At the time, there was limited data on the subject, but the AAP believed there were more potential negative effects than positive effects of media exposure for the younger set. Newer data bears this out, and the AAP stands by its recommendation to keep children under age 2 as “screen-free” as possible...
The key findings include:
- Unstructured play time is more valuable for the developing brain than electronic media. Children learn to think creatively, problem solve, and develop reasoning and motor skills at early ages through unstructured, unplugged play. Free play also teaches them how to entertain themselves.
- When parents are watching their own programs, this is “background media” for their children. Itdistracts the parent and decreases parent-child interaction. Its presence may also interfere with a young child’s learning from play and activities.
The report recommends that parents and caregivers:
- Instead of screens, opt for supervised independent play for infants and young children during times that a parent cannot sit down and actively engage in play with the child. For example, have the child play with nesting cups on the floor nearby while a parent prepares dinner.
This all makes me chuckle all the more at Jennifer Fulwiler's recent trip down no-kids-yet lane, remembering what she misses about not having kids--which is knowing everything about perfect parenting:
Now that I’d dealt with the errors of that woman’s mothering, Old Jen Who Had it All Figured Out moved on to friends who let their kids watch TV. Had they not read the research?

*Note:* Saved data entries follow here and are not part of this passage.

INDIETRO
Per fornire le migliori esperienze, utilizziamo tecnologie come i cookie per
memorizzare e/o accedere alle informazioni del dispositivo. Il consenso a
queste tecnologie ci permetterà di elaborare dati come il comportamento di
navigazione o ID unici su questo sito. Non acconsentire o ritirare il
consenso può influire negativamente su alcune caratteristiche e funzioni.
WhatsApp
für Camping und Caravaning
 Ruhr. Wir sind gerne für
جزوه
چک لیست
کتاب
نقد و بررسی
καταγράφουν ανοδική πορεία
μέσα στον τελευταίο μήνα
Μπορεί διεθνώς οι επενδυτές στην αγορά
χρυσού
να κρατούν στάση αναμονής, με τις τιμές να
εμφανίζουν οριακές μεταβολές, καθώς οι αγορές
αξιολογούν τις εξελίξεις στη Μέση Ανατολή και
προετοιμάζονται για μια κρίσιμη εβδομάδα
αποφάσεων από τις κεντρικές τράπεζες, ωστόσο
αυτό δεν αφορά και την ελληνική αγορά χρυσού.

I wondered how to inform them politely that it is not ideal for young children to watch television, even for just an hour a day. “Instead of taking the easy way out and plopping your kids in front of the television,” I imagined myself saying to my unenlightened friends, “find some classic toys for them to play with—perhaps wooden blocks, or a wagon—or, better yet, read a book with your children to nurture their growing minds! ...
All of those thoughts came flooding back as I looked at that old picture yesterday afternoon. Then a crashing sound caught my attention, and I turned around in time to see two of my kids dump out a box of books and begin throwing them at one another. My oldest child shouted from upstairs that he wanted to know if, theoretically, puddles of black ink are hard to get out of carpets. Then the baby started crying. I gathered the middle kids, put on an hour-long episode of Dora the Explorer, and implored them to LOOK AT THE NICE GLOWING SCREEN, ignoring their protests that they’d already seen it twice today. Then I tossed some formula into a bottle and popped it in the baby’s mouth, since even five lactation consultants had not been enough to help me to figure out breastfeeding.

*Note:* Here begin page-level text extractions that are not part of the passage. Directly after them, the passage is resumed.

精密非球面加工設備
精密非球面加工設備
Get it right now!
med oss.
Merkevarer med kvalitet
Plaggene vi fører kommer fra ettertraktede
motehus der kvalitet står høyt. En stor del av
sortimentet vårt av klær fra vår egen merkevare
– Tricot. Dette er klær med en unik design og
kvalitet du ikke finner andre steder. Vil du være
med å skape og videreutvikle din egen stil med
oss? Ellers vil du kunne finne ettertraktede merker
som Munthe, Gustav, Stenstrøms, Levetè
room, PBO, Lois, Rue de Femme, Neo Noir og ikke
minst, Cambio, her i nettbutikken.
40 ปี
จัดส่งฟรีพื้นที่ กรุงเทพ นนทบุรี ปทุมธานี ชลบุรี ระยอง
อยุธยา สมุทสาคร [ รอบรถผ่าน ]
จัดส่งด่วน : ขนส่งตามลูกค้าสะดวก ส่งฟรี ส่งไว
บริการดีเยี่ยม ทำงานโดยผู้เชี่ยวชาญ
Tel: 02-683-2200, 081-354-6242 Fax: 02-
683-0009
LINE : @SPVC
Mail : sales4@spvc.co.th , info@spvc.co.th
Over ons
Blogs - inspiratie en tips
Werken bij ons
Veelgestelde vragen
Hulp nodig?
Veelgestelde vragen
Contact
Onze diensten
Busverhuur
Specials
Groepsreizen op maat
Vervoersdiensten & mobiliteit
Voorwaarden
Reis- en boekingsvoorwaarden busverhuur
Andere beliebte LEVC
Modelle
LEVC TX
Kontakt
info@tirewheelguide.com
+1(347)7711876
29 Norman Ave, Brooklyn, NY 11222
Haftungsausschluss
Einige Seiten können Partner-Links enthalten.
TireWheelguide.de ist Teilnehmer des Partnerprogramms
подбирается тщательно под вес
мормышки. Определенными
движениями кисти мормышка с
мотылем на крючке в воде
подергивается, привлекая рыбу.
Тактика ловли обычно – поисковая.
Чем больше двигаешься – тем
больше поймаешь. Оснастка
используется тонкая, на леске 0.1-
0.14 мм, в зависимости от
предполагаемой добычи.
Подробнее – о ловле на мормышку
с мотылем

Everything in that AAP statement sounds right. I know that having the news or What Not to Wear on distracts me from each and every playtime moment of Baby J if he's up and toddling around. But I also know that he points out animals, dances to songs and points to characters he likes in those PBS Kids shows.
But, I'll plop Joey down next to me with some nesting cups tomorrow when I prepare dinner. We'll see how long his "unstructured play time" can last before I implore him to just go look at the NICE GLOWING SCREEN.